TEXT PASSAGE:
....................

2 Minor feature requests:

  1. Reviews - limit number of cards in review

Before I start the review mode, I can set a specific number of how many cards I want to review. I would like Skritter to save that setting for future reviews, so I don’t have to manually set the limit to 100 every time I want to do a review. I know, it’s a small issue, but still it would be more convenient if Skritter just saves that setting unless I want to change it again.

  1. Provide ability to mark all due cards with “got it”, so I can set my due count to 0 whenever I want to. That due count is just really a psychological matter, and I find it frustrating seeing it hitting almost 10.000 :joy:

I know you will probably explain that the algorithm only is reminding me that I simply have so many words to review, however I just want to be able to keep that number at a reasonable range from my perspective. Anyways, I find myself marking all words as correct separately. But this manual method just requires a lot of time. That is why I would like to see a button which helps the user to automatically mark due cards as learned, so the due count can come to 0.

....................

REQUESTS:
1 > In the feature requests, what review limit does the writer currently have to set by hand each time?
2 > Reproduce everything in the feature requests from "2 Minor feature" down to "change it again.", word for word.

....................

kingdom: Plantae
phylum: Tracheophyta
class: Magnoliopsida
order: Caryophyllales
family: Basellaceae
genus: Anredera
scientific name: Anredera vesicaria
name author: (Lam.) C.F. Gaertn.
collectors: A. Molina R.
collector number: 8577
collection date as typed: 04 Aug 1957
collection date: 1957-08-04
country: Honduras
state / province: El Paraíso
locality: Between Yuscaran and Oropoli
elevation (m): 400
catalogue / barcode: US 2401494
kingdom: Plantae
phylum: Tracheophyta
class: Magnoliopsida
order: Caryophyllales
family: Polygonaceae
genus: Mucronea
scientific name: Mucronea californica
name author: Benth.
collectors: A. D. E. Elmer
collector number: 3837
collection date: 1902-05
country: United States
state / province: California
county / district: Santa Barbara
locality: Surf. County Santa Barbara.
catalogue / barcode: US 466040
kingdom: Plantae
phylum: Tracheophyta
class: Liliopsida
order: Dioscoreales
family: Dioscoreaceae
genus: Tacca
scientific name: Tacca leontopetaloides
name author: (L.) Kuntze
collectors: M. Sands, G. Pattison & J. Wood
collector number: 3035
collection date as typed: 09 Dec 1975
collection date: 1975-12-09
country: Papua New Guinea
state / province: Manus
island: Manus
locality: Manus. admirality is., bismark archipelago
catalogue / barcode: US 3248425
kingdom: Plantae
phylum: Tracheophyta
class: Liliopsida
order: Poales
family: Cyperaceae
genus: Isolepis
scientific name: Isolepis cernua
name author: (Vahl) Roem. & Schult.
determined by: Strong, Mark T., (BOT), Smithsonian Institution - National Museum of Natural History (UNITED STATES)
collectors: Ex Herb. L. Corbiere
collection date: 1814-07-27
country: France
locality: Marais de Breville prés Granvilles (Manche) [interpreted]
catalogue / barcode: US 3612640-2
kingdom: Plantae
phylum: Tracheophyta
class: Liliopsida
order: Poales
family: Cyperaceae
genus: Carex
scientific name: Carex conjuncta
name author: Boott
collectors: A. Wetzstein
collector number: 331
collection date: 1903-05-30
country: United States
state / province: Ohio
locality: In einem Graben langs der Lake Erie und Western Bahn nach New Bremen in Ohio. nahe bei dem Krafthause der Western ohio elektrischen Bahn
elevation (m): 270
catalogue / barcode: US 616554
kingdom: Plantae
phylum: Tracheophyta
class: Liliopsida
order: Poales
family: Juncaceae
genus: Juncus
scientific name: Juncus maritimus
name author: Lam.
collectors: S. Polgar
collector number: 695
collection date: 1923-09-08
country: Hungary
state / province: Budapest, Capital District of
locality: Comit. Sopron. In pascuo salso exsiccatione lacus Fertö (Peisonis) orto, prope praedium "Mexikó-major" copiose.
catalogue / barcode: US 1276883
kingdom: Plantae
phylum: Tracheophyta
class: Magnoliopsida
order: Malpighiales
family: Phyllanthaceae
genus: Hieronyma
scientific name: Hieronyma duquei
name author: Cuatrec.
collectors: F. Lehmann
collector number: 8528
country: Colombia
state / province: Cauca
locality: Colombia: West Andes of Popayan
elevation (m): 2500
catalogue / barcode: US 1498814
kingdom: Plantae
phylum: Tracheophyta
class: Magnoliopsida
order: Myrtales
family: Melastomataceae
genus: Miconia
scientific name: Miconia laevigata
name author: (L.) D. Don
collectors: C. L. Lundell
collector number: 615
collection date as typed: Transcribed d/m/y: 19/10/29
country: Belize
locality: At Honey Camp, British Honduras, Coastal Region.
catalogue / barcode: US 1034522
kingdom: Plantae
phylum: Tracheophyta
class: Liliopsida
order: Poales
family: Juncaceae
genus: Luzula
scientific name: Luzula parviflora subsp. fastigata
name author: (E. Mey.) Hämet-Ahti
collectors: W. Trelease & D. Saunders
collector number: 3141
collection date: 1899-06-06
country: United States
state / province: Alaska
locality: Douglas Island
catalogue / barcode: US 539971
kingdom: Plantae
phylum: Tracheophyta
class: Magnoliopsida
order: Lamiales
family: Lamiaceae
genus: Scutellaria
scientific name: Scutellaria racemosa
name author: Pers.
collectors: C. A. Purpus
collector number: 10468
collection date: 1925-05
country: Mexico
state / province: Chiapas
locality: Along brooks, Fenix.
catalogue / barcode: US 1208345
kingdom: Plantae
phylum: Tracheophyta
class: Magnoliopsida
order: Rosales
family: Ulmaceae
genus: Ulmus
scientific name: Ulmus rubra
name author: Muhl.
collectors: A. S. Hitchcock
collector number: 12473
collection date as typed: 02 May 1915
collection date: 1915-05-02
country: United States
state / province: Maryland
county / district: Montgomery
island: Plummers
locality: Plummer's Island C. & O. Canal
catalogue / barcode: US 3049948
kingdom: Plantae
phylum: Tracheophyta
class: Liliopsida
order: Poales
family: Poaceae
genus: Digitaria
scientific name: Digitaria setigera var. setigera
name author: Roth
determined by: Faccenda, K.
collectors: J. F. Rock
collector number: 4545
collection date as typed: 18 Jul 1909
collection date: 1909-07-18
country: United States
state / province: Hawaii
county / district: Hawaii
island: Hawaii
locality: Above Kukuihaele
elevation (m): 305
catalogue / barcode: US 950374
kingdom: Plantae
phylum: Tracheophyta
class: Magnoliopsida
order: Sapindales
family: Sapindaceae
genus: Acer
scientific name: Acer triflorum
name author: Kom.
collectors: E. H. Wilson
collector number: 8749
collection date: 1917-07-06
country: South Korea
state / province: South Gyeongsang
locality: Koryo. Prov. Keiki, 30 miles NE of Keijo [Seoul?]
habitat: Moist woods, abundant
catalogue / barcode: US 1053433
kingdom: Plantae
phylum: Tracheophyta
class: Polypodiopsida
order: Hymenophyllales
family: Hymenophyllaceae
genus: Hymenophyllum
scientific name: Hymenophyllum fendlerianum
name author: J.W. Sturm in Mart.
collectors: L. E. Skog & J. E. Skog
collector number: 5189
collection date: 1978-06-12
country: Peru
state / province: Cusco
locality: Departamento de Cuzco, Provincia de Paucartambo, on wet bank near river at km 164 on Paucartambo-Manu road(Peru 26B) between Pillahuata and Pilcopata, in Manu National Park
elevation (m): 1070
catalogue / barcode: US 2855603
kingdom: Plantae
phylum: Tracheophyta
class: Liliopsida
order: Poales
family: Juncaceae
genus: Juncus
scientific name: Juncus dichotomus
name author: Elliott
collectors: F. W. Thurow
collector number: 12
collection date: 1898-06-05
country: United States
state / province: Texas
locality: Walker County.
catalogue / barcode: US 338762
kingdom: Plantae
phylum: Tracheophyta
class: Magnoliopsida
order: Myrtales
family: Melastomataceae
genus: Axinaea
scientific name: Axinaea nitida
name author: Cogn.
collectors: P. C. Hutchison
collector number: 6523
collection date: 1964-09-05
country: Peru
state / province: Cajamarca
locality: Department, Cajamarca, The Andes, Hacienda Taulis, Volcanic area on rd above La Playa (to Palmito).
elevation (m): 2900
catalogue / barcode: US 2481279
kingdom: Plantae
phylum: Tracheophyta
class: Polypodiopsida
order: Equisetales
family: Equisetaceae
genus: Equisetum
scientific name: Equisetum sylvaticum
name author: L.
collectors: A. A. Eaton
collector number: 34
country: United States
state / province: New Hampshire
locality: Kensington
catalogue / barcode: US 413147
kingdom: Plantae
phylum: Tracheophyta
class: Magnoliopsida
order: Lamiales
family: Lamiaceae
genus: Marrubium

....................

ANSWERS TO EACH TASK:
1 > 100 cards.

2 >
2 Minor feature requests:

  1. Reviews - limit number of cards in review

Before I start the review mode, I can set a specific number of how many cards I want to review. I would like Skritter to save that setting for future reviews, so I don’t have to manually set the limit to 100 every time I want to do a review. I know, it’s a small issue, but still it would be more convenient if Skritter just saves that setting unless I want to change it again.